52 Prozent der Befragten setzen deshalb unter anderem auf Data & Analytics in Verwaltung und Produktion. Und erste Unternehmen haben dadurch ihre Prozesse bereits erheblich verbessert und Ressourcen eingespart. Außerdem erhöht sich durch den Einsatz von Analytics die Kalkulierbarkeit des geschäftlichen Umfeldes signifikant.

Wissen über Kunden wird zur zentralen Ressource

Für 55 Prozent der Befragten ist beim Ausbau der digitalen Vernetzung ihres Unternehmens die Anbindung an den Kunden und größere Nähe zum Kunden eine von drei Top-Prioritäten.

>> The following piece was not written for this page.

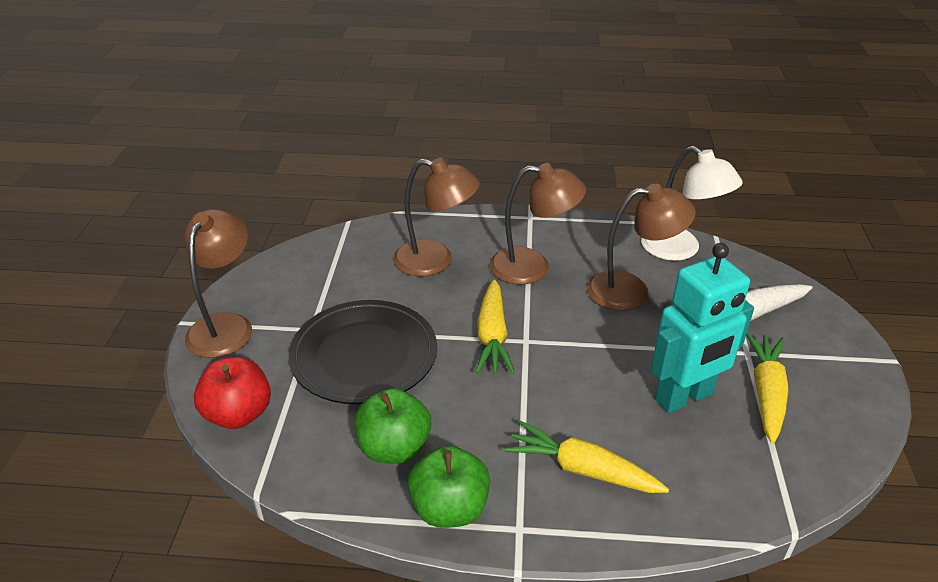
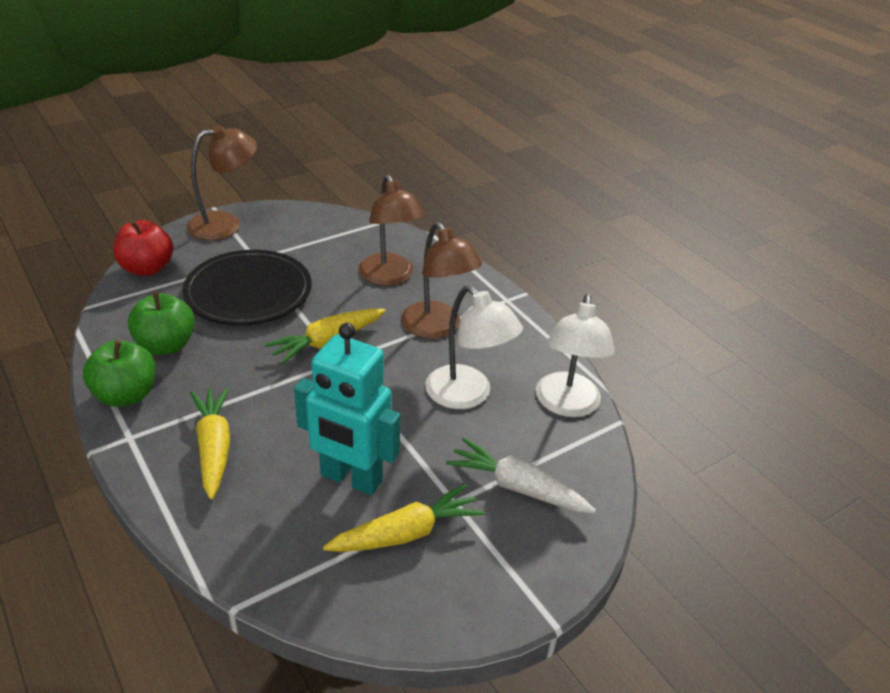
camera: 50 degrees right, 0 degrees up
brown lamp [587,183,696,311] -> white lamp [425,285,523,409]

Wissen über die eigene Klientel wird also auch in der Chemieindustrie zur zentralen Ressource. Und das bedeutet, dass die Unternehmen ihre Prozesse stärker auf den Kunden ausrichten und entsprechende Potenziale an möglichsten vielen Stellen der Wertschöpfungskette heben müssen.

Auch die Chemiebranche braucht für einen nachhaltigen Kulturwandel junge, risikofreudige Mitarbeiter.
Foto: Kiselev Andrey Valerevich - shutterstock.com

Ohne Kulturwandel bei Mitarbeitern geht es nicht

Ein wichtiger Anknüpfungspunkt kann dabei das Schaffen von Plattformen für individualisierbare Zusatz-Dienstleistungen sein, etwa für Kunden aus der Landwirtschaft.

Gelingen kann all das, auch hier sind sich die Befragten ziemlich einig, nur mithilfe eines echten Kulturwandels. Praktisch bedeutet das unter anderem, dass sich Qualifikationsprofile von Mitarbeitern ändern müssen - weg von Routinetätigkeiten, hin zu kreativer Wissensarbeit. Das Topmanagement sollte dabei den Wandel quer über die gesamte Organisation vorantreiben und Mitarbeiter aller Hierarchiestufen einbinden.

Fehlende qualifizierte Mitarbeiter sind ein großes Problem

Vorausgesetzt, man hat die Mitarbeiter, die bei diesem Thema wie gewünscht mitziehen. 37 Prozent der von KPMG und TMS Emnid befragten Chemie-Manager sehen noch "Aufholbedarf beim Erlangen von Kompetenzen zur Beurteilung Technologiepotenzialen."

Oder anders gesagt: Sie bezweifeln, dass sie die für den Wandel notwendigen Mitarbeiter in der erforderlichen Anzahl und Qualität an Bord haben. Drei der fünf größten Hemmnisse bei der digitalen Transformation sehen die Befragten im Personalbereich.